Updated guidance following minor review in early 2016.

Updates include:

  • Acute sore throat: removal of Centor criteria and replacement with FeverPAIN score.
  • Acute otitis externa: minor word change (refer to exclude malignant OE).
  • Acute cough/bronchitis: minor word change (consider CRP test if antibiotic being considered).
  • UTI in adults: change of pivmecillinam dose for acute uncomplicated UTI to 200mg TDS, or 400mg TDS if resistance risk.
  • Oral candidiasis: wording clarified, and dose of oral fluconazole corrected to 50mg OD, or 100mg OD if HIV or immunosuppression.
  • Eradication of Helicobacter pylori: as De-Noltab may no longer be available in the UK, Bismuth Subsalicylate (Pepto-Bismol) at a dose of 525mg QDS in penicillin allergic patients with previous clarithromycin has been added.
  • Epididymitis: epididymitis has been separate from Chlamydia trachomatis or urethritis in both summary table and references.
  • Gonorrhoea: section on gonorrhoea has been added, with associated references and rationale, due to increasing risk of antimicrobial resistance and recommendations from experts in the field.
  • Pelvic inflammatory disease: wording clarified (resistance to quinolones is high), and drug or dosing changes (metronidazole PLUS ofloxacin or doxycycline. If high risk of gonorrhoea ADD ceftriaxone).
  • MRSA: section removed in both summary table and references. Rationale for this is that MRSA is now decreasing, and GPs usually contact a microbiologist for advice and should not be prescribing empirically. Sentence added next to ‘Skin Infections@ title with a link to the PHE MRSA Quick Reference Guide.
  • Cellulitis: wording modified to be in line with national guidance. Cellulitis treatment now based on severity: Class I, Class II, Class III illness, and if on statins: doxycycline 200mg stat then 100mg OD.
  • Dental abscess: wording changed (if severe: refer to hospital; spreading infection or allergy: metronidazole; all up to 5 days, review at 3 days). Information added under rationale regarding reason for using higher dose of metronidazole.
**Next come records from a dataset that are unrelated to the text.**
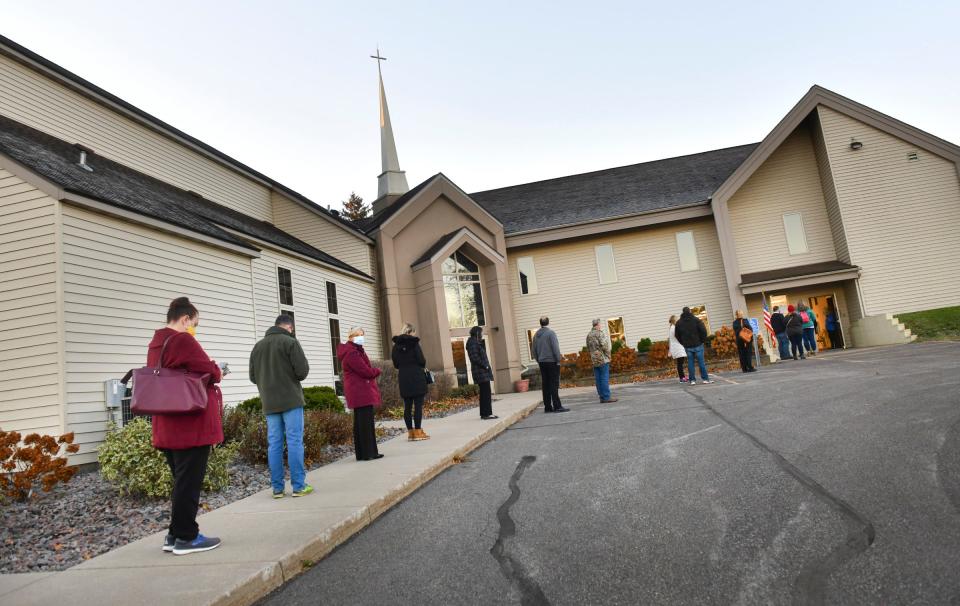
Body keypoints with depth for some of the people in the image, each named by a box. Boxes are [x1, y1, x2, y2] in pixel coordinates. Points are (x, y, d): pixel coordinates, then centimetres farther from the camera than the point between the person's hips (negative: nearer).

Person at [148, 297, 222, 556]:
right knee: (189, 481, -2)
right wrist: (217, 370, 8)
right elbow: (211, 372, -15)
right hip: (192, 424, -9)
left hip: (168, 425, 9)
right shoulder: (183, 340, -13)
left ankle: (175, 534, 22)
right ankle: (186, 537, 5)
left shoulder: (155, 345, 16)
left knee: (181, 479, 16)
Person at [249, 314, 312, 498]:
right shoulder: (290, 342, -7)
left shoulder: (258, 346, 10)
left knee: (274, 444, 7)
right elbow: (302, 371, -12)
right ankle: (299, 486, 0)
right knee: (294, 442, -2)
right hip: (291, 400, -5)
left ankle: (277, 488, 10)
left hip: (269, 403, 5)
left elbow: (253, 377, 11)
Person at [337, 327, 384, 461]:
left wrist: (372, 371, -1)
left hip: (360, 393, 11)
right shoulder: (351, 353, -15)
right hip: (361, 392, -11)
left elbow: (366, 368, 18)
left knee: (360, 423, 12)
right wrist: (377, 371, 0)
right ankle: (367, 453, -6)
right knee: (365, 422, -8)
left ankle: (362, 453, 19)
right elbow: (366, 371, -18)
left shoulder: (356, 351, 20)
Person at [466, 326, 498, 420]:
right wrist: (485, 366, -16)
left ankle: (484, 413, 15)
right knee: (486, 393, -11)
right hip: (481, 372, -10)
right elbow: (474, 357, -20)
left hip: (483, 371, 10)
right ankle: (487, 413, -11)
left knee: (484, 393, 11)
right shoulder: (472, 342, -11)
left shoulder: (476, 342, 20)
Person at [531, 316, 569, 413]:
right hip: (552, 361, -6)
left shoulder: (536, 334, 10)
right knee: (554, 384, -6)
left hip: (542, 362, 6)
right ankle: (557, 406, -7)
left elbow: (534, 351, 13)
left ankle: (547, 407, 11)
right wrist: (558, 360, -8)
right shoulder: (550, 332, -9)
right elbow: (555, 348, -14)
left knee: (545, 385, 8)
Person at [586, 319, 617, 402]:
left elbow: (588, 348, 15)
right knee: (605, 378, -6)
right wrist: (608, 355, -4)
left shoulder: (588, 335, 12)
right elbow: (604, 345, -17)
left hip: (594, 360, 7)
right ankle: (606, 397, -6)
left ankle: (602, 397, 10)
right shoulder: (599, 333, -11)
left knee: (598, 379, 6)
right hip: (602, 359, -7)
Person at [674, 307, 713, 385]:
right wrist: (703, 340, 4)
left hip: (687, 346, 2)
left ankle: (692, 380, 5)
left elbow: (677, 335, 9)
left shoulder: (679, 322, 5)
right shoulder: (696, 320, -4)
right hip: (697, 344, -2)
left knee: (690, 362, 5)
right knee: (701, 361, 2)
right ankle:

References added under metronidazole rationale for using higher dose (Lewis et al, 2000; Cudmore et al, 2004; eMC Medicine, 2014; Pahkla et al, 2005; Lamp et al, 1999; Wexler. 2015; Poulet et al, 2005). Changes were made due to differences between PHE 400mg TDS dosage and BNF 200mg TDS dosage of metronidazole. Dental abscess rationale has been modified to clarify 3 days treatment and review.

All changes are accompanied by appropriate changes to references and rationale.